### Work instructions
Omit the pictures, but give back every entry below exactly as written.
════════════════════
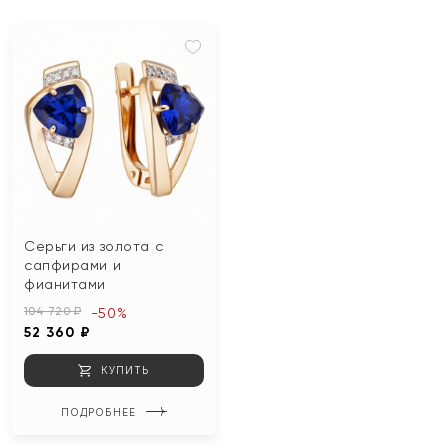
Серьги из золота с
сапфирами и
фианитами
104 720 ₽
-50%
52 360 ₽
КУПИТЬ
ПОДРОБНЕЕ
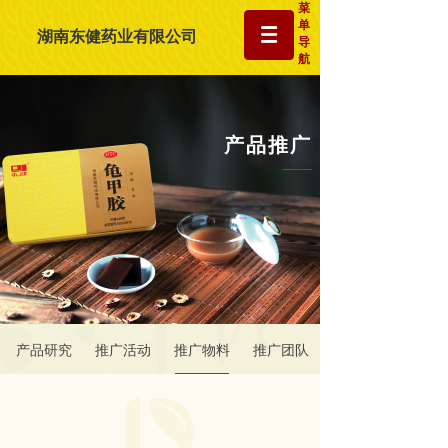
菜
单
湖南东健药业有限公司
导
航
产品推广
产品研究
推广活动
推广物料
推广团队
════════════════════
### Task response
Серьги из золота с
сапфирами и
фианитами
104 720 ₽
-50%
52 360 ₽
КУПИТЬ
ПОДРОБНЕЕ
菜
单
湖南东健药业有限公司
导
航
产品推广
产品研究
推广活动
推广物料
推广团队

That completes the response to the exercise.